Dos cartas más de Ross, la segunda para informar que había aceptado la tarea de entrenar en agosto a un grupo de miembros de la Milicia en cierto lugar de Kent. Por lo tanto, estaría fuera todo el mes. Pero en vista de este asunto, con la aprobación de lord Falmouth, no asistiría a las últimas sesiones del Parlamento, y esperaba volver a casa en abril… Había visto a Carolina, como sin duda Dwight había informado a Demelza, que parecía estar bien aunque se mostraba decidida a no volver a casa mientras no hubiese eliminado lo que ella denominaba sus «demonios». Ross agregaba que en casa de Carolina había vuelto a ver a ese individuo con quien se había encontrado por primera vez el verano pasado en el jardín de Trenwith. Se llamaba Monk Adderley. «Me dice que George piensa volver a la política para las próximas sesiones del Parlamento. Felizmente, los Comunes es un lugar donde no es difícil evitar a nuestros amigos».

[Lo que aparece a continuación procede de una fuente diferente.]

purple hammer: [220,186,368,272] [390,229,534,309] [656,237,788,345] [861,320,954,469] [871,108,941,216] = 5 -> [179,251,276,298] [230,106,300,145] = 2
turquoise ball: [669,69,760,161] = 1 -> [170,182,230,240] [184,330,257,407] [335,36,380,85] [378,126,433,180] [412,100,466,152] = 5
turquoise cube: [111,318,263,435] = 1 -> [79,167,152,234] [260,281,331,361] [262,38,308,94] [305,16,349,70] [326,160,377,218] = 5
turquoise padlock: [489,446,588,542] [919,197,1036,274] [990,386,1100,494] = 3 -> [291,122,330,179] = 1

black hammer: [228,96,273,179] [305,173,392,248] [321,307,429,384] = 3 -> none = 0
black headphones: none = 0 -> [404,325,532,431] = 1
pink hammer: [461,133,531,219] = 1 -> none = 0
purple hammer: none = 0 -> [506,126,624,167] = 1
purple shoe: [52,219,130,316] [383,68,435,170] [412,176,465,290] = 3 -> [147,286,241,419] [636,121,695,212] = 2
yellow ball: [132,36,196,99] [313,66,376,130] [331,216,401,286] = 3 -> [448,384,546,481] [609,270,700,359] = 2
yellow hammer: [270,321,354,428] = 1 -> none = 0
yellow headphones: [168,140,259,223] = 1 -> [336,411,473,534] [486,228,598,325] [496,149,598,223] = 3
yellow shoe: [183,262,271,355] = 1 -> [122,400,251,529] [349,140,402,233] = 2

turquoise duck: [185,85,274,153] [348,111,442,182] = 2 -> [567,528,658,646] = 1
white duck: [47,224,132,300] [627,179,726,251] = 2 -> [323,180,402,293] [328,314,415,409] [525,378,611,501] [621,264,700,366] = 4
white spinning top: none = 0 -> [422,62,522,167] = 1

Ross no era un corresponsal eficaz. Su calidez, bien conocida por Demelza, se manifestaba en el contacto personal. Cuando estaba con ella, podía decir repentinamente las cosas que conmovían el corazón de una mujer, o, por el contrario, las que lo helaban. En cambio, sus cartas tenían un carácter informativo y al mismo tiempo distante. Esa distancia física que entre ellos era casi mesurable.
Ross no mencionó la posibilidad de que en septiembre ella viajara a Londres.